[YOUR TASK]:
In the article on the film The Other Side, who wrote the novel the film is based on?

- Theatrical release poster
- Spanish: El otro barrio
- Directed by: Salvador García Ruiz
- Screenplay by: Salvador García Ruiz
- Based on: El otro barrio by Elvira Lindo
- Produced by: Gerardo Herrero; Javier López Blanco;
- Starring: Àlex Casanovas; Jorge Alcázar; Pepa Pedroche; Alberto Ferreiro; Empar Ferrer; Mónica López; Guillermo Toledo; Joaquín Climent;
- Cinematography: Teo Delgado
- Edited by: Carmen Frías
- Music by: Pascal Gaigne
- Production company: Tornasol Films
- Distributed by: Alta Films
- Release dates: 24 September 2000 (Zinemaldia); 11 October 2000 (Spain);
- Running time: 130 min
- Country: Spain
- Language: Spanish

= The Other Side (2000 film) =

The Other Side (El otro barrio) is a 2000 Spanish drama film written and directed by Salvador García Ruiz and based on the novel by Elvira Lindo. It stars Àlex Casanovas and Jorge Alcázar.

== Plot ==
Set in Vallecas, the plot follows the vicissitudes of Ramón, a chubby teenager who is involved in a combo of tragedies, unwillingly slicing the jugular of his best friend with the edge of a cockle can, prompting the latter's girlfriend's death by fall from balcony, and ensuing death of another neighbor. While the criminal investigation tries to shed light on the matter, Ramon is taken to a children's home. Via the contact established by Ramón's sister Gloria, Ramón is provided help by Marcelo, a lawyer raised in the hood who has returned to Madrid from Barcelona.

[DATA SUPPLIED]:
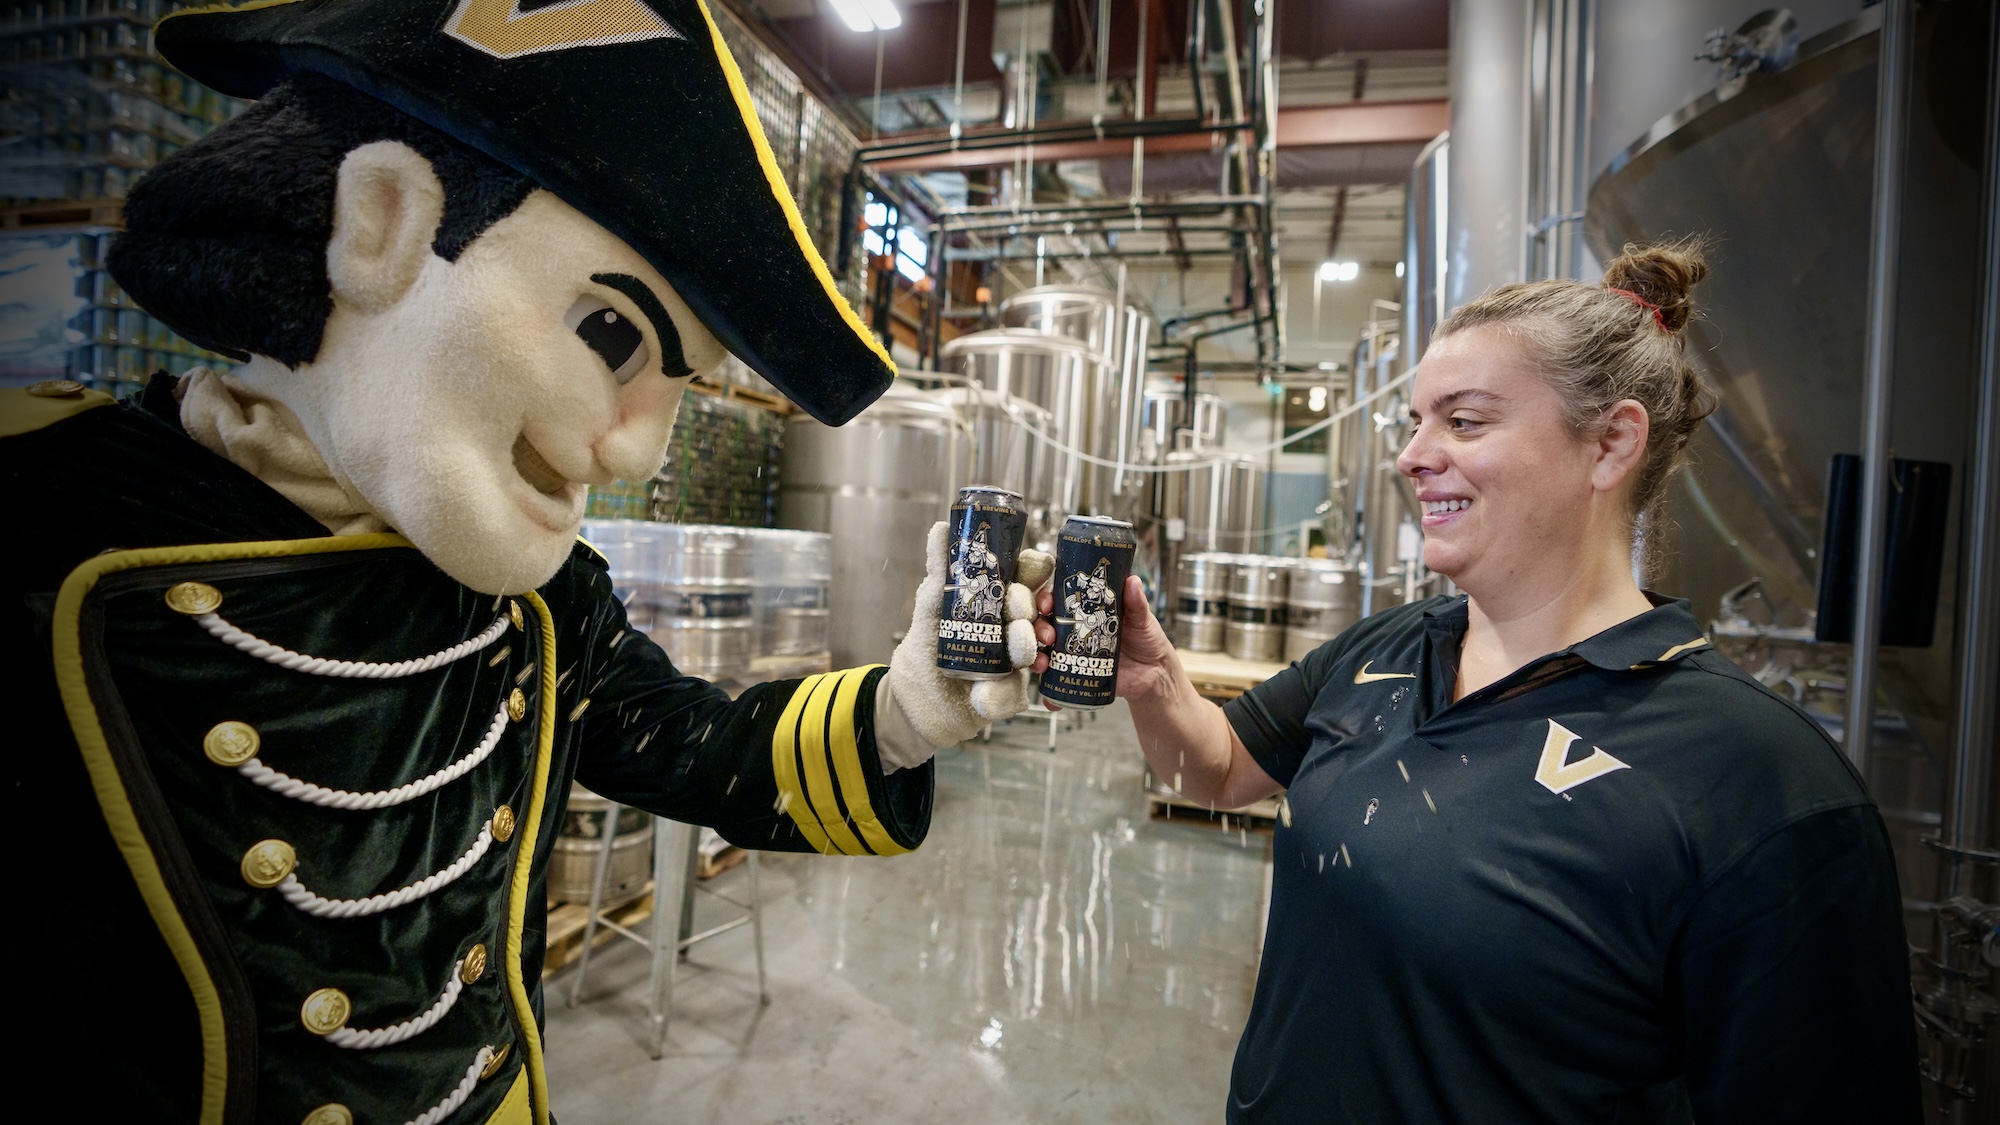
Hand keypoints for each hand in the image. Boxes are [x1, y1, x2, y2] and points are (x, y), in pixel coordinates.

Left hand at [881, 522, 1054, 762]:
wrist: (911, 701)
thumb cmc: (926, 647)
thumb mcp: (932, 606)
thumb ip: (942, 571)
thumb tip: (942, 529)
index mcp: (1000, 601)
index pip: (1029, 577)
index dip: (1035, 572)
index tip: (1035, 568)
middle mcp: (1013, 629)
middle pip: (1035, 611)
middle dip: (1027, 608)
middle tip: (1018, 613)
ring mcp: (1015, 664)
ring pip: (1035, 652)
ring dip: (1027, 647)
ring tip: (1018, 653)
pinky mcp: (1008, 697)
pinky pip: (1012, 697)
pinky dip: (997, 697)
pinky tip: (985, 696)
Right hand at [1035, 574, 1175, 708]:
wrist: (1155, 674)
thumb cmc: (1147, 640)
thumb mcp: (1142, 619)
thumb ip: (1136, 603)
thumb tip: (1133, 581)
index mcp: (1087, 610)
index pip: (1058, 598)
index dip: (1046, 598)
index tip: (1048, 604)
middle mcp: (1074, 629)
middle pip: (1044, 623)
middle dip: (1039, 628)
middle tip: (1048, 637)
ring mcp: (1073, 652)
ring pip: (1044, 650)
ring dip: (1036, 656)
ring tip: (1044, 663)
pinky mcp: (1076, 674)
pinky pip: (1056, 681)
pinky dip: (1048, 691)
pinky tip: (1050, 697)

...

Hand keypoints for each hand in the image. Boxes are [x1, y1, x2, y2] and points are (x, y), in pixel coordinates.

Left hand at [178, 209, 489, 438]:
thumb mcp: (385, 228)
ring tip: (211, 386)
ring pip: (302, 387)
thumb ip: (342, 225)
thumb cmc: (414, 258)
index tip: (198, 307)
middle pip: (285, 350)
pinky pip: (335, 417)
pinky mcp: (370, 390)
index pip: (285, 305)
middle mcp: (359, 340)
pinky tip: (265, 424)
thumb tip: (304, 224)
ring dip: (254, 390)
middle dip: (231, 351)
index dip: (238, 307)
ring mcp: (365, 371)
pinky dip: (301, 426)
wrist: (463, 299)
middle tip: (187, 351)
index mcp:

...

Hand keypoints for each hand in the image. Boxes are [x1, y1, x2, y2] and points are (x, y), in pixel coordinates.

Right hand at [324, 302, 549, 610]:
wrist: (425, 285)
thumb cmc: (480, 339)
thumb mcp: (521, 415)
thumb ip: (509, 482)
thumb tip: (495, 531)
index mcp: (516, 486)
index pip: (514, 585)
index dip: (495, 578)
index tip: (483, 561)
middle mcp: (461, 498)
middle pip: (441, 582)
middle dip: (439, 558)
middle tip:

[REPLY TO THE TASK]:
Elvira Lindo